▶ Work instructions
Write out the lines of the data below without changing anything. Begin at the line that has "某忽又聞公有閨門之戚，悲惋不" and stop after the line that has "流落晚途，始獲瞻奉，顧遇之重".

▶ Records to use
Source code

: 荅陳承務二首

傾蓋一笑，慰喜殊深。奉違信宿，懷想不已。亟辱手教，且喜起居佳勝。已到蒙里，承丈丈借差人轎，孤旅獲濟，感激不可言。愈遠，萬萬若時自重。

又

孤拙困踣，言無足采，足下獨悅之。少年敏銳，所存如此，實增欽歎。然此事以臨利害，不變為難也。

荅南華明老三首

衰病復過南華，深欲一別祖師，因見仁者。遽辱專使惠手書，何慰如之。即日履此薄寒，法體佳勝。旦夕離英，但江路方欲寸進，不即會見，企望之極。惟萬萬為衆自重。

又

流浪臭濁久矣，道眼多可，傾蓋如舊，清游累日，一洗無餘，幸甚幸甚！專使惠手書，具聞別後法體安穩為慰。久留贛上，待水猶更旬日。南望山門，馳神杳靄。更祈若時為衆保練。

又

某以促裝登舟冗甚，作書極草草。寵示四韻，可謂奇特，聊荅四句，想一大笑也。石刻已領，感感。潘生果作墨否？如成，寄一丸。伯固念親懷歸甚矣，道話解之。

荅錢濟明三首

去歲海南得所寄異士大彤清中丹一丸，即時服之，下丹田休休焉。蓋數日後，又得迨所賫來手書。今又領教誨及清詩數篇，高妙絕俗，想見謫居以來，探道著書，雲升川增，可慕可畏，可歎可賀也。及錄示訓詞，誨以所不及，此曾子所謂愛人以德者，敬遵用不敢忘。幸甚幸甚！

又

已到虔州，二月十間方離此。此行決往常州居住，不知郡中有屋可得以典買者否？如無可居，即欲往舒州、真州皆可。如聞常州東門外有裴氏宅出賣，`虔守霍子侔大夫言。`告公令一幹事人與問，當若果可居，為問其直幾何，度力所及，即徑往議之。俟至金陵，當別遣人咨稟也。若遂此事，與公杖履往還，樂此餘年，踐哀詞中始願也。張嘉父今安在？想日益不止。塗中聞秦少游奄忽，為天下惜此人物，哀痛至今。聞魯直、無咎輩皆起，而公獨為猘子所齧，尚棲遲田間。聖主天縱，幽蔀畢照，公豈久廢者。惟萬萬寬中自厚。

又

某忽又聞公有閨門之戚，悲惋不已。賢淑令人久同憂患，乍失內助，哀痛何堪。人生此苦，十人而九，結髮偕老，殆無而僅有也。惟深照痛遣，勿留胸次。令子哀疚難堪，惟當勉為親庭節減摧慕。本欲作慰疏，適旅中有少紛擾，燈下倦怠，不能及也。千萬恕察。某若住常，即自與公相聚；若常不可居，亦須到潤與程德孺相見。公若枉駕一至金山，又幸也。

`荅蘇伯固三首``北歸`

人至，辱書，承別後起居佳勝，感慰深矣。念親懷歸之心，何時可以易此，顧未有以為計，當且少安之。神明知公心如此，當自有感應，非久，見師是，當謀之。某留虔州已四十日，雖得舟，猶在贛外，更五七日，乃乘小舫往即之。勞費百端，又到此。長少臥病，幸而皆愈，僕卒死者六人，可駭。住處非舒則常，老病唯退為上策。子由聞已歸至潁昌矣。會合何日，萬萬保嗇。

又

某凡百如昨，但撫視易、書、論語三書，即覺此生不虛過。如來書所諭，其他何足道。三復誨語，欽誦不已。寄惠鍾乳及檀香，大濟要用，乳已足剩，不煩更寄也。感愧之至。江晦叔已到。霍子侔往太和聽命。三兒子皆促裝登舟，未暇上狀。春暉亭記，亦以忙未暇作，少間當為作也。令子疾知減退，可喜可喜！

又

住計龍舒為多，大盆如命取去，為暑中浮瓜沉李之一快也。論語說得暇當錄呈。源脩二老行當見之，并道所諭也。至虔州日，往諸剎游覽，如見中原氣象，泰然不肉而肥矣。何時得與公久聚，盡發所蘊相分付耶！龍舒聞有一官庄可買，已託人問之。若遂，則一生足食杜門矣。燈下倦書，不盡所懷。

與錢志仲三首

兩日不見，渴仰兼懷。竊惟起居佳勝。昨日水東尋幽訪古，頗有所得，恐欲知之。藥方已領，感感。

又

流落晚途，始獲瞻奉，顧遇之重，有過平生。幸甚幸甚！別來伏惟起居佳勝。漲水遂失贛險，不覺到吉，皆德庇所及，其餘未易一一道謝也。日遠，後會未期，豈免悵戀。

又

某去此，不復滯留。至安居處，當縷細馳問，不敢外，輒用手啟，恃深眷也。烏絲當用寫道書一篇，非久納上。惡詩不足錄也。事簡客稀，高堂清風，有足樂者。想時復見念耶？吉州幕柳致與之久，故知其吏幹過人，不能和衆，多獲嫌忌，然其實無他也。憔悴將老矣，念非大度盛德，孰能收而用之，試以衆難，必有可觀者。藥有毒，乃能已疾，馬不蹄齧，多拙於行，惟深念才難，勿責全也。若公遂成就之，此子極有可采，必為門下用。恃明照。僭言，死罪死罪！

==

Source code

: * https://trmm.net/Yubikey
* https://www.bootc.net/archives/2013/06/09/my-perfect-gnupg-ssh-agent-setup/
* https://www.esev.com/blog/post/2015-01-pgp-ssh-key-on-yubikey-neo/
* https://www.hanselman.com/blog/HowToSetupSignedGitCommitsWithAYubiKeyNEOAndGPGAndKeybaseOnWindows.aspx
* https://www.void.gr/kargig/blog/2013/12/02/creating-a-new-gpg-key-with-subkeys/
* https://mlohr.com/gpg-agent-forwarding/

▶ Reply to the exercise
某忽又聞公有閨門之戚，悲惋不已。賢淑令人久同憂患，乍失內助，哀痛何堪。人生此苦，十人而九，結髮偕老，殆無而僅有也。惟深照痛遣，勿留胸次。令子哀疚難堪，惟當勉為親庭節減摧慕。本欲作慰疏，適旅中有少紛擾，燈下倦怠，不能及也。千萬恕察。某若住常，即自與公相聚；若常不可居，亦須到潤與程德孺相見。公若枉駕一至金山，又幸也。

`荅蘇伯固三首``北歸`

人至，辱書，承別後起居佳勝，感慰深矣。念親懷歸之心，何時可以易此，顧未有以為計，當且少安之。神明知公心如此，當自有感應，非久，見師是，當謀之。某留虔州已四十日，雖得舟，猶在贛外，更五七日，乃乘小舫往即之。勞費百端，又到此。長少臥病，幸而皆愈，僕卒死者六人，可駭。住處非舒則常，老病唯退為上策。子由聞已歸至潁昌矣。會合何日，萬萬保嗇。

又

某凡百如昨，但撫視易、書、論語三書，即覺此生不虛過。如來書所諭，其他何足道。三復誨語，欽誦不已。寄惠鍾乳及檀香，大濟要用，乳已足剩，不煩更寄也。感愧之至。江晦叔已到。霍子侔往太和聽命。三兒子皆促裝登舟，未暇上狀。春暉亭記，亦以忙未暇作，少間當為作也。令子疾知減退，可喜可喜！

又

住計龍舒為多，大盆如命取去，為暑中浮瓜沉李之一快也。論語說得暇當錄呈。源脩二老行當見之，并道所諭也。至虔州日，往諸剎游覽，如見中原氣象，泰然不肉而肥矣。何時得與公久聚，盡發所蘊相分付耶！龍舒聞有一官庄可買，已託人問之。若遂，則一生足食杜門矣。燈下倦書，不盡所懷。

與錢志仲三首

兩日不見，渴仰兼懷。竊惟起居佳勝。昨日水東尋幽訪古，頗有所得，恐欲知之。藥方已領，感感。

又

流落晚途，始獲瞻奉，顧遇之重，有過平生。幸甚幸甚！別來伏惟起居佳勝。漲水遂失贛險，不覺到吉，皆德庇所及，其餘未易一一道謝也。日遠，後會未期，豈免悵戀。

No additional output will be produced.